» Challenges
- A) In the subwoofer forum thread, which size does the reply recommend?
- B) Carry on the subwoofer forum thread from the point where it stops.

» Text to read
# jl audio ho110-w6v3 Or the 12" version? Which would you go with?



## elijahscott (Jun 23, 2017)

I have a sedan and I'm trying to decide on these two. I can basically get them for 25$ difference in price. I heard the 10" in my car with this box and it sounded very very good. 
Which would sound best in a sedan? I want tight controlled bass. 
Power ratings seem the same to me which is odd. Both 600rms


----------



## Izay123 (Jun 9, 2009)

elijahscott said:


> I have a sedan and I'm trying to decide on these two. I can basically get them for 25$ difference in price. I heard the 10" in my car with this box and it sounded very very good.
> 
> Which would sound best in a sedan? I want tight controlled bass.
> 
> Power ratings seem the same to me which is odd. Both 600rms




I would absolutely go with the 12" one. Ive designed & tuned a few installs that used the JL W6 driver in sealed & HO box applications. For an "SQ" marketed sub it makes a decent amount of distortion noise at full tilt though. In light of that, the more cone area the better with these puppies. Dont forget to turn your subsonic filter on down below tuning so you dont stress the soft parts too much.

» Recorded information
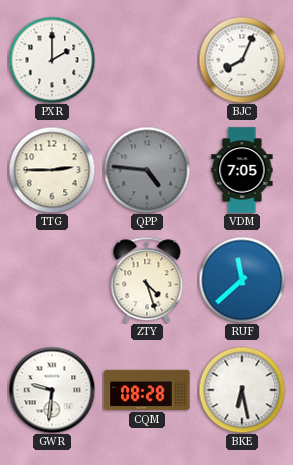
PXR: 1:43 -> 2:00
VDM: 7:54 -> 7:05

» Responses
- A) The 12" version.

- B)
----------



## Nick_15_KL (Nov 7, 2017)

The HO110-w6v3 and HO112-w6v3 are nearly identical in sound output and clarity. Both have a nice tight sound with smooth lows. The 12 allows you to "feel" the bass more.

I tried both in my Jeep Grand Cherokee and chose the HO110 because I did not want to destroy my interior or rattle things loose. The 10 will still flex my roof, but as much as the 12.


----------



## BJG (Feb 7, 2021)

12.. hands down.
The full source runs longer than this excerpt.